**Task statement:** Give an exact copy of the line that has "left hip: (708, 405)" and of every line below it, through the last, with nothing else.

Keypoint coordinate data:
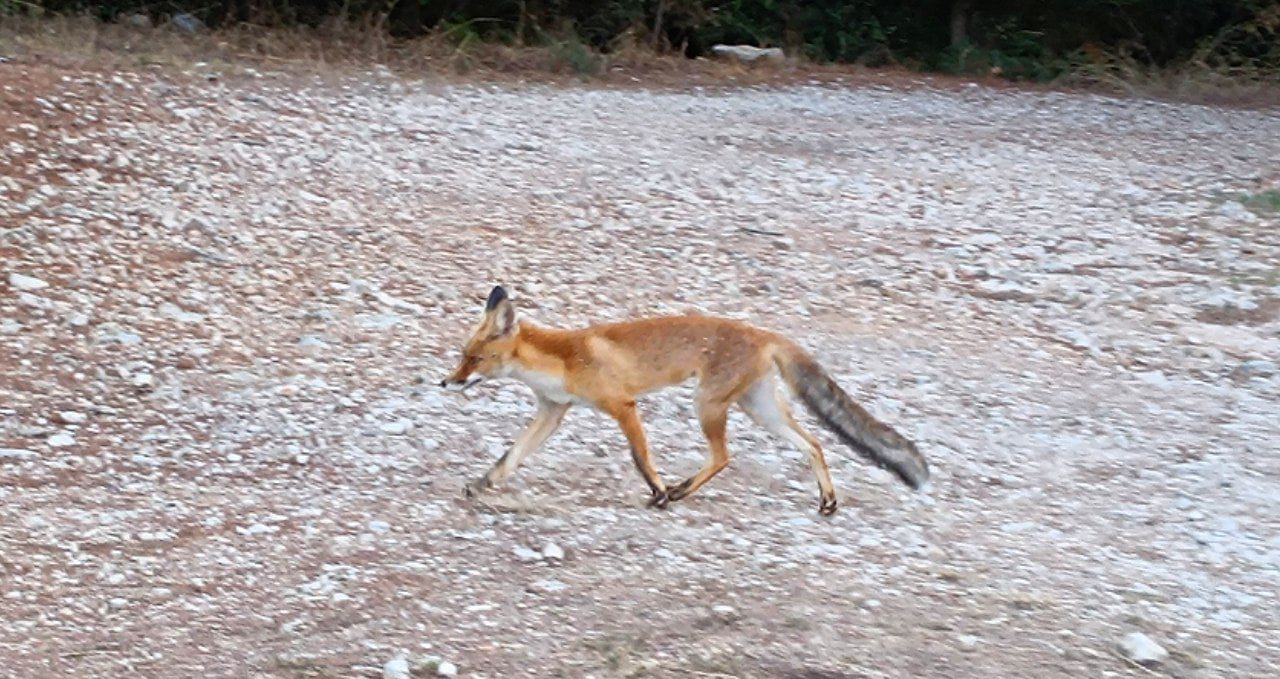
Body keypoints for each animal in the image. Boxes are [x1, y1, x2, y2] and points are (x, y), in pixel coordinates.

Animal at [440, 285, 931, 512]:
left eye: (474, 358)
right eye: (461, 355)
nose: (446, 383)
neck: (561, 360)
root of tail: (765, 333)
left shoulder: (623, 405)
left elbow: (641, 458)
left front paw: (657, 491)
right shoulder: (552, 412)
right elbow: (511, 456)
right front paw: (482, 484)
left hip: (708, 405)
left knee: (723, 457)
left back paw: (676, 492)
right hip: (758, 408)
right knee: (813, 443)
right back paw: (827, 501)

**Problem solution:**
left hip: (708, 405)
left knee: (723, 457)
left back paw: (676, 492)
right hip: (758, 408)
right knee: (813, 443)
right back paw: (827, 501)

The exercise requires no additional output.